#### [WHAT TO PRODUCE]
Copy out the data below word for word, from its very first line through the line containing "Considerando o impacto", with both ends included.

Source texts of formatted documents
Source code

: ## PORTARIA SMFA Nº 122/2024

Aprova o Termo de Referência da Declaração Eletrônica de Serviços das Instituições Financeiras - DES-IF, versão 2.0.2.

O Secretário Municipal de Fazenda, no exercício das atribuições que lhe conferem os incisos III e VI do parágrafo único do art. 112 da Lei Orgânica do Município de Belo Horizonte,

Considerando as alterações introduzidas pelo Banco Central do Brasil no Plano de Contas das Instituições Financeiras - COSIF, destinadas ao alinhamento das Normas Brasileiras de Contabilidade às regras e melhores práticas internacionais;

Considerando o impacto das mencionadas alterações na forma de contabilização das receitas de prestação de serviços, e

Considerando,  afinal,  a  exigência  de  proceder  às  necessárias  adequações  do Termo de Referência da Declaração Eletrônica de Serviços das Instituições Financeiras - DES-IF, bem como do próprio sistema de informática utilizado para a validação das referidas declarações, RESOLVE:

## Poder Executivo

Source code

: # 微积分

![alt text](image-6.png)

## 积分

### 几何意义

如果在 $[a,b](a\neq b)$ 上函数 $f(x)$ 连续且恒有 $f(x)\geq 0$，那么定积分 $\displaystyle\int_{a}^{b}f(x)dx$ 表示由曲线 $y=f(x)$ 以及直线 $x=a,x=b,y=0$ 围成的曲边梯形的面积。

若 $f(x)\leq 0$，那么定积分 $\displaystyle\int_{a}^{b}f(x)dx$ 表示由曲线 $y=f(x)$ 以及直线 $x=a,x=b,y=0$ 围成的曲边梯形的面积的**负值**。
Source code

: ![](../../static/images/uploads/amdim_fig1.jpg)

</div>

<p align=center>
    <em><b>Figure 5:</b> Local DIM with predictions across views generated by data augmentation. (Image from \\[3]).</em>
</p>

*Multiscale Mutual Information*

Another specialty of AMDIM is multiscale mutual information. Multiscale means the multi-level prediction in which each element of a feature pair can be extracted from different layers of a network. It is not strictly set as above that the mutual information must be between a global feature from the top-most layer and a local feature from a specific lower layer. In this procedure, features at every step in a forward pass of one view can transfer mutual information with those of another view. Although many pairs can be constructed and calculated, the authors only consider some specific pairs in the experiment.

#### [SOLUTION FOR THIS EXERCISE]
Source code

: ## PORTARIA SMFA Nº 122/2024

Aprova o Termo de Referência da Declaração Eletrônica de Serviços das Instituições Financeiras - DES-IF, versão 2.0.2.

O Secretário Municipal de Fazenda, no exercício das atribuições que lhe conferem os incisos III e VI do parágrafo único do art. 112 da Lei Orgânica do Município de Belo Horizonte,

Considerando as alterações introduzidas pelo Banco Central do Brasil no Plano de Contas das Instituições Financeiras - COSIF, destinadas ao alinhamento das Normas Brasileiras de Contabilidade às regras e melhores práticas internacionais;

Considerando o impacto das mencionadas alterações na forma de contabilização das receitas de prestação de serviços, e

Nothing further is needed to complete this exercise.